Heart rate dynamics in a marsupial hibernator

Abstract

The eastern pygmy possum (Cercartetus nanus) is a small marsupial that can express spontaneous short bouts of torpor, as well as multiday bouts of deep hibernation. To examine heart rate (fH) control at various stages of torpor in a marsupial hibernator, and to see whether fH variability differs from that of deep placental hibernators, we used radiotelemetry to measure ECG and body temperature (Tb) while measuring the rate of O2 consumption and ventilation. fH and O2 consumption rate during euthermia were at a minimum (321± 34 beats min-1, 0.705±0.048 ml O2 g-1 h-1) at an ambient temperature (Ta) of 31°C. fH had an inverse linear relationship with Ta to a maximum of 630±19 beats min-1 at a Ta of 20°C. During entry into torpor at a Ta of 20°C, fH slowed primarily as a result of episodic periods of cardiac activity where electrical activity of the heart occurred in groups of 3 or 4 heart beats.

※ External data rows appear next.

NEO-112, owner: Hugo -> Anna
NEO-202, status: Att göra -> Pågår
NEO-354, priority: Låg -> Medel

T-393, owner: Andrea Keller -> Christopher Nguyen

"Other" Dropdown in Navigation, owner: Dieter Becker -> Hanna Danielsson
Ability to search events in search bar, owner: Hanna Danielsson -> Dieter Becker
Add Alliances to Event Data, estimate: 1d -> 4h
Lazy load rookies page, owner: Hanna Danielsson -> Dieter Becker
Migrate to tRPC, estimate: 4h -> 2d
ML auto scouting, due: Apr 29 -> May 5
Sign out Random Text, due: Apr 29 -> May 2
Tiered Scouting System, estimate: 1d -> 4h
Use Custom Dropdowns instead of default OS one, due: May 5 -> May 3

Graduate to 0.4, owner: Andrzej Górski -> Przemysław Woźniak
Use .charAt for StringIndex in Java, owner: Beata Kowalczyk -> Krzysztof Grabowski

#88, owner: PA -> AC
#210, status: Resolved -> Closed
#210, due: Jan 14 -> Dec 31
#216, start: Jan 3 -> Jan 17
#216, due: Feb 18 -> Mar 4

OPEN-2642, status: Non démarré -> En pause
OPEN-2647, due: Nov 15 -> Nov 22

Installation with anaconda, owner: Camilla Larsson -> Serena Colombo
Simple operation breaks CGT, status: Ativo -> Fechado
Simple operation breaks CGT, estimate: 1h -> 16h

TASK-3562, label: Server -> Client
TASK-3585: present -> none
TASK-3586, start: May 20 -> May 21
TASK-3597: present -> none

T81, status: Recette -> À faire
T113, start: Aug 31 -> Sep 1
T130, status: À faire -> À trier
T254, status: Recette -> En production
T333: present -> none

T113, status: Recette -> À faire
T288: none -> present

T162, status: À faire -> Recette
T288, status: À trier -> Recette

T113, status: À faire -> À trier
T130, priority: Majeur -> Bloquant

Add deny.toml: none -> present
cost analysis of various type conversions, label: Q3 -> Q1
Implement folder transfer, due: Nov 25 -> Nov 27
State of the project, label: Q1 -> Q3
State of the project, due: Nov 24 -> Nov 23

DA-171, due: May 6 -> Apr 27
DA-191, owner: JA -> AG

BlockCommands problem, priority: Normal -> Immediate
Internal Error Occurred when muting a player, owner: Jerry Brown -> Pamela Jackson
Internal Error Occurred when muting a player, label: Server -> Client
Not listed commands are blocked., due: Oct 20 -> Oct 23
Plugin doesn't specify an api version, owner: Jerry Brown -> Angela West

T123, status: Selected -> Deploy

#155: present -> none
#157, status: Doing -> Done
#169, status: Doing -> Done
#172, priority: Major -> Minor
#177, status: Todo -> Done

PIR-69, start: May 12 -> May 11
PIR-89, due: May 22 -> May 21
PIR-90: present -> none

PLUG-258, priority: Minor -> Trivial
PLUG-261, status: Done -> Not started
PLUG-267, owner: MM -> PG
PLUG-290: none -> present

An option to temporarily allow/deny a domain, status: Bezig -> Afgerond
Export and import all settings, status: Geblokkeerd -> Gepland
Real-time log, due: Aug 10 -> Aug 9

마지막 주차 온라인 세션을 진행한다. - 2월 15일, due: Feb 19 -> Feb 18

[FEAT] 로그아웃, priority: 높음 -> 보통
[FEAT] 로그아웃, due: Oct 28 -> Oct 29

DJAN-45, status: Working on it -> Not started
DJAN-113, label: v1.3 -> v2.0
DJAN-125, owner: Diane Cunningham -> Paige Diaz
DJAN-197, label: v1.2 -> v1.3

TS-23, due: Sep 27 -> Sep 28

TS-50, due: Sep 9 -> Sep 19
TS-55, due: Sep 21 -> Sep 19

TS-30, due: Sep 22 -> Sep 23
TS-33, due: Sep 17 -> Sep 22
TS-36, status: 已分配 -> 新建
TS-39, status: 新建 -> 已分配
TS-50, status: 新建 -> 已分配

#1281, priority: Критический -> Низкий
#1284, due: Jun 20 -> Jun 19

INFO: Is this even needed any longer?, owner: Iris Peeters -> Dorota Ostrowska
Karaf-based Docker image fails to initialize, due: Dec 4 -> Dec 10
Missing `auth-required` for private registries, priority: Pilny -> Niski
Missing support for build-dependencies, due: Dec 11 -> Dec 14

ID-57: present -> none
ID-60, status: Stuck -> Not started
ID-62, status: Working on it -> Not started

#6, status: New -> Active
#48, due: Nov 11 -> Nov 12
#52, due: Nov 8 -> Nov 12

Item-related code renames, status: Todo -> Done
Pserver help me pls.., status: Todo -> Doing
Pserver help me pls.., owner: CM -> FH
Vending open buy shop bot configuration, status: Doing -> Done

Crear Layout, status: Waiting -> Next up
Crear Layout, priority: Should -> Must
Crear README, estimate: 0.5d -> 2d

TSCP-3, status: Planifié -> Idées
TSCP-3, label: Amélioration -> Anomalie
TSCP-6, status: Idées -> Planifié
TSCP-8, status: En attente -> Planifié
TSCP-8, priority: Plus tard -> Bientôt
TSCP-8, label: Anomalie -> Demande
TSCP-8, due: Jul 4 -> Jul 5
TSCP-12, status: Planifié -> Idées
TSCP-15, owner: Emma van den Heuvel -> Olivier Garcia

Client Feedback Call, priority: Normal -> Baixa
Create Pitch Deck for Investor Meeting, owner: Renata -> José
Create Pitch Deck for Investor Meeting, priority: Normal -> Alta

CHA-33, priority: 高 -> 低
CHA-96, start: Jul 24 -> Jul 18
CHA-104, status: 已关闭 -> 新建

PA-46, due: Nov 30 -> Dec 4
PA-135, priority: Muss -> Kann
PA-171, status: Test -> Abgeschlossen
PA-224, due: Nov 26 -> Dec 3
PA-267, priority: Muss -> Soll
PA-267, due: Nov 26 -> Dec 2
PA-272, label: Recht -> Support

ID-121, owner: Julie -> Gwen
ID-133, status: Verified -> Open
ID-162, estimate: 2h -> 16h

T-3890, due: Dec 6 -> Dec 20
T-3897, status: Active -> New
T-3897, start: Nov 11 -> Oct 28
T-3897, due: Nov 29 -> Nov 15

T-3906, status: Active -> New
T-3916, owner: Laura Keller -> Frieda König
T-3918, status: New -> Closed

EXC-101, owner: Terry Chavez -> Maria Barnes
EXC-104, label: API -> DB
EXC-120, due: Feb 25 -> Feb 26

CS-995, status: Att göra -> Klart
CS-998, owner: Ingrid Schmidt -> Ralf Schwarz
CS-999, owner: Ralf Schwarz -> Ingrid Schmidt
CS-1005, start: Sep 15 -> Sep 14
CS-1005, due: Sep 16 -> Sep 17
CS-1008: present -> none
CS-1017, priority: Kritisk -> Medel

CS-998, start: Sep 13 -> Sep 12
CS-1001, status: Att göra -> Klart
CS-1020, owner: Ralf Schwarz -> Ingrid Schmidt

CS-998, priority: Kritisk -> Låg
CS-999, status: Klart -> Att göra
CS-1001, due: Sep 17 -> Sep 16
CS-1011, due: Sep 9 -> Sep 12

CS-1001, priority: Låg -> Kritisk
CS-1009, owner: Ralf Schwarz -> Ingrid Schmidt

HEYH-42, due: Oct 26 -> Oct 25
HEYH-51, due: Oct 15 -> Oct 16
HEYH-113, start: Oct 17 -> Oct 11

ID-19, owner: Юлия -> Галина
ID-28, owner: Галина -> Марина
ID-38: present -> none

When Tb was stable at 24°C in these torpor bouts, the episodic nature of fH had disappeared (i.e. no asystoles) with a rate of 34±3 beats min-1. For multi-day bouts of deep torpor, Ta was lowered to 6.6±0.8°C. During these deep bouts of torpor, Tb reached a minimum of 8.0±1.0°C, with a minimum fH of 8 beats min-1 and a minimum O2 consumption rate of 0.029±0.07 ml O2 g-1 h-1. Shivering bouts occurred in deep torpor about every 8 min, during which ventilation occurred, and fH was elevated to 40 beats min-1. The duration of the QRS complex increased from 12 ms during euthermia to 69 ms at a Tb of 8°C. These findings demonstrate the dynamic functioning range of fH to be about 600 beats min-1 (∼80-fold), one of the largest known ranges in mammals. Our study shows that despite a separation of ∼160 million years, the control and function of the cardiac system seems indistinguishable in marsupial and placental hibernating mammals.